HH.mat <- getobj(file.path(dir,
"SISG_houshold_matrix.RData"))
kin.mat <- getobj(file.path(dir,
"SISG_relatedness_matrix.RData"))
kin.mat[1:5,1:5]
## p1 p2 p3 p4 p5
## p1 0.994917413 0.0123160048 -0.0031369458 0.0029970526 -0.0040635308
## p2 0.012316005 0.9962207088 0.0001299051 0.0074585380 0.0019388646
## p3 -0.003136946 0.0001299051 0.9919895296 -0.0020126658 -0.0037603344
## p4 0.002997053 0.0074585380 -0.0020126658 0.9990199189 0.0006761824
## p5 -0.004063531 0.0019388646 -0.0037603344 0.0006761824 1.0011102847
- The household matrix have 1 in the i, j entry, if the i, j individuals live in the same household.
HH.mat[1:5,1:5]
## p1 p2 p3 p4 p5
## p1 1 0 0 0 0
## p2 0 1 0 0 0
## p3 0 0 1 0 0
## p4 0 0 0 1 0
## p5 0 0 0 0 1
sum(rowSums(HH.mat) > 1)
## [1] 19
- According to this household matrix, only 19 individuals live in the same house as other people in the study.

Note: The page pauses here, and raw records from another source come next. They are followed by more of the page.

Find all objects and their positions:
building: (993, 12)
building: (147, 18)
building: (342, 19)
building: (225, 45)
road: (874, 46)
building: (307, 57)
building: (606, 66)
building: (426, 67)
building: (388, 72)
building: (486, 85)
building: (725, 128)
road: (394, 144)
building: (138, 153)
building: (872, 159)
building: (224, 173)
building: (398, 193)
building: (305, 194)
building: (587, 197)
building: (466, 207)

- There are negative kinship values, and diagonal values are not exactly 1. This is okay.
Use the GWASTools manual, your R knowledge, and the commands we learned to perform the following tasks and answer the questions:
- Compare the variance of the trait "trait" between the UW and the UNC groups.

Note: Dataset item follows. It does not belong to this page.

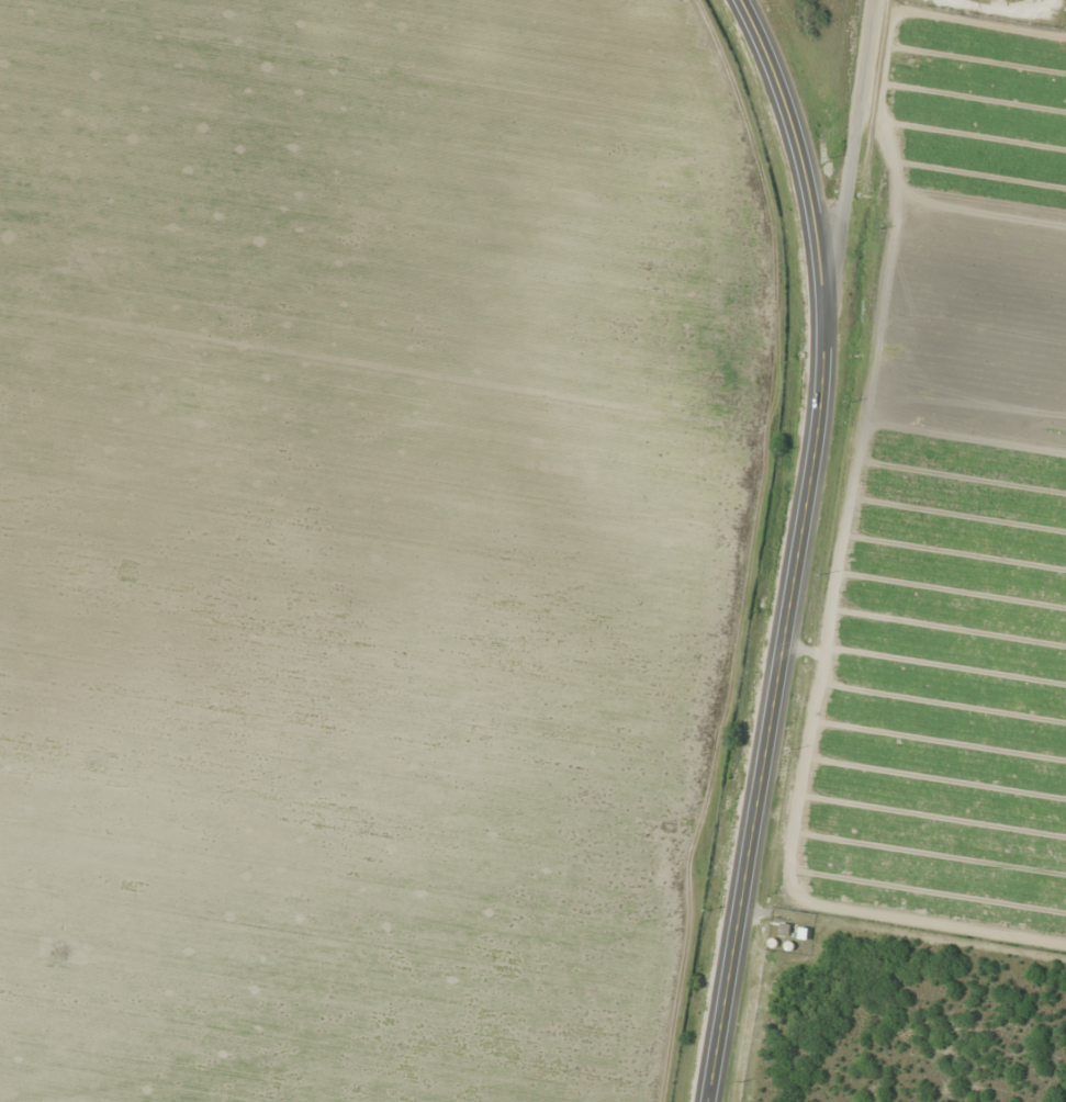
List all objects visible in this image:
building: (1011, 1)
road: (849, 159)
road: (797, 546)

- Plot a graph comparing the effect allele frequencies between the groups.
- What is the genomic position of the SNP with the largest EAF difference between the UW and the UNC groups?
- What is the proportion of diseased individuals in males and females? and in the UW and UNC groups?
- Extract the genotypes of rs12033927 and rs17390062. What is the LD between them in the combined sample? in the UW group? in the UNC group?